Как-то раз я ей сказал: «Мне кажется, нас выпустят…» Она мне верила. Но на случай отказа у меня был план: мы фиктивно разведёмся с Ириной, она с сыном подаст новое заявление и уедет в Америку. Когда-нибудь потом я смогу присоединиться к ним. Как и когда? — этого я не знал. И не знал, как они вдвоём справятся там без меня? Но это мы не обсуждали: я уже выучил первую американскую поговорку: don’t trouble troubles until troubles trouble you — не беспокойся о своих беспокойствах, пока беспокойства не побеспокоят тебя.
Но вот 30 декабря 1977 года с замиранием сердца я в очередной раз позвонил в ОВИР — узнать о движении наших дел.
— Вам разрешили выезд, — сказала капитанша КГБ.
Пытка ожиданием кончилась! С визами на руках я купил билеты в Вену на 8 февраля.
Отъезд
По тогдашним правилам нам было предписано за день перед отлётом привезти рано утром на таможню свой багаж — «на досмотр» (как называли таможенники), или «на шмон» (как языком заключённых называли все другие). Для иммигрантов имелся короткий список разрешённых и длинный список запрещённых к вывозу вещей. Это и была единственная за весь период выезда официальная инструкция от властей.
Мы брали с собой только самое необходимое: для всей будущей жизни у нас на пятерых было восемь средней величины чемоданов — бельё, одеяла, дешёвая посуда и немного одежды.

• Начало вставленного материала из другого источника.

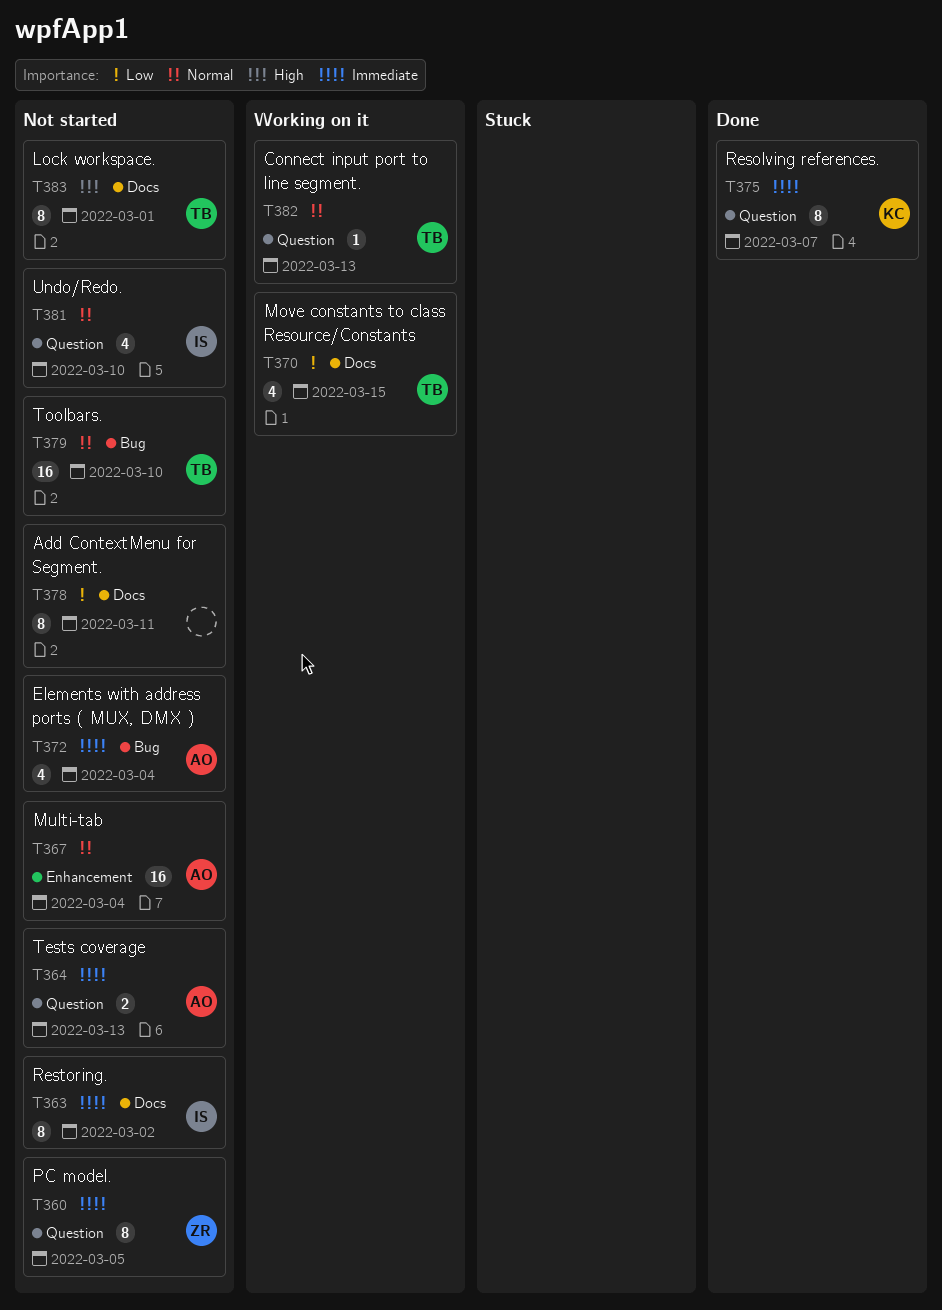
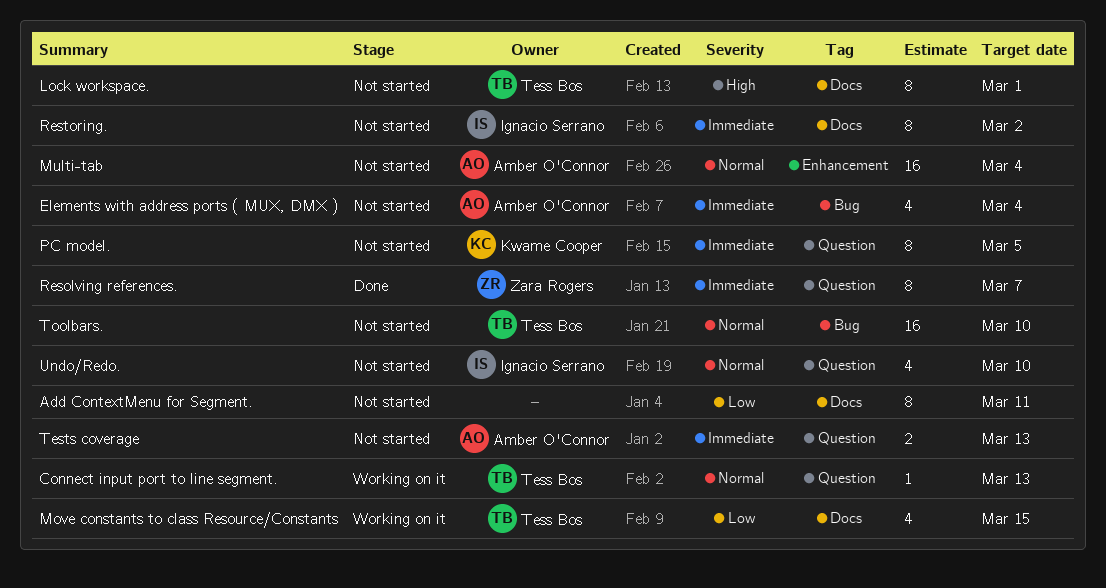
PC model., owner: Zara Rogers -> Kwame Cooper
Resolving references., owner: Kwame Cooper -> Zara Rogers

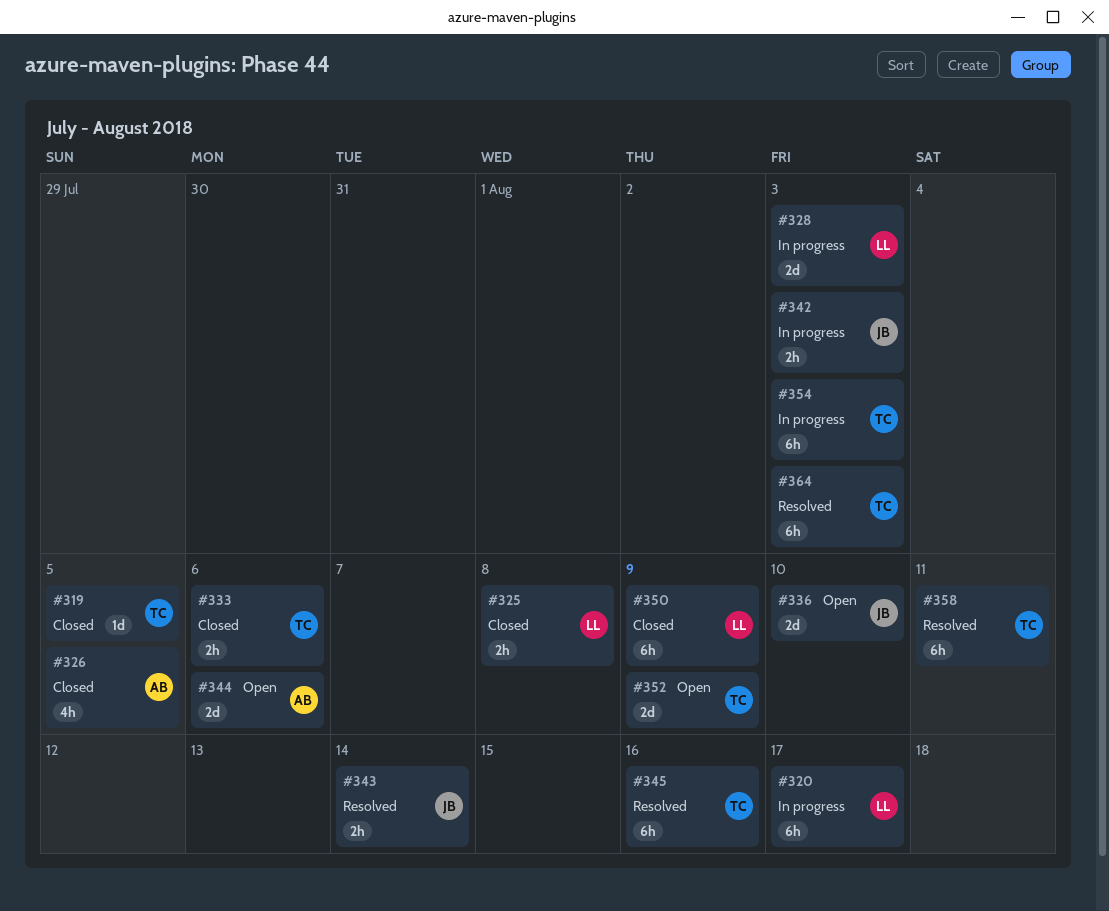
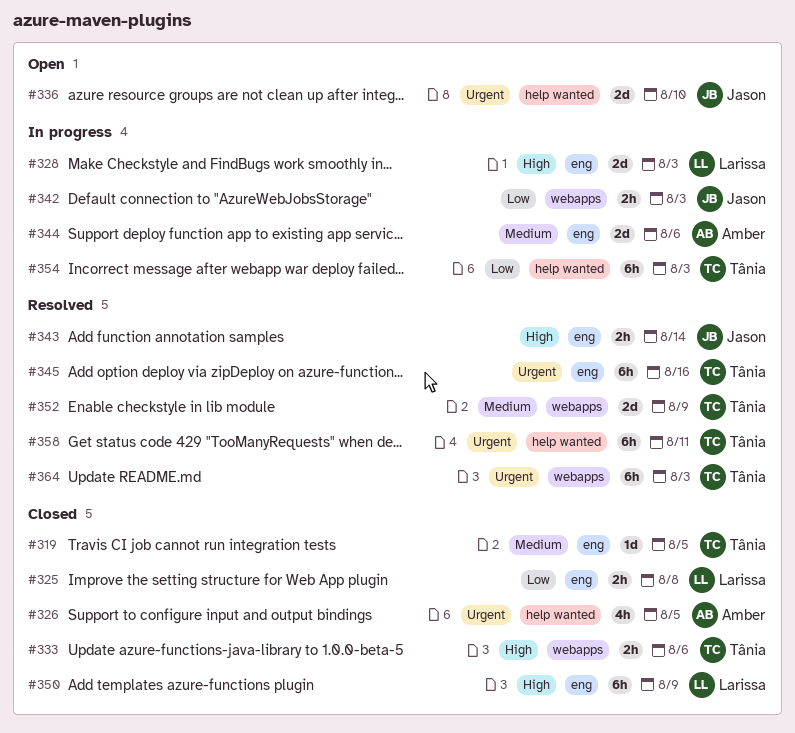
#320: present -> none
#344, status: Open -> In progress
#352, status: Open -> Resolved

В двух чемоданах были две мои пишущие машинки (с русским и латинским шрифтами) и небольшой магнитофон сына. Всё это выгребали и раскладывали на длинных столах три таможенника — двое мужчин и женщина.
Нам полагалось стоять в стороне, чтобы не могли тайком ни вытащить, ни подложить что-нибудь запрещённое. Такие случаи бывали: люди пытались вывезти семейные драгоценности, что строго запрещалось. (Правда, в благословенной России всё можно сделать за взятку — только надо было уметь дать её поосторожней.)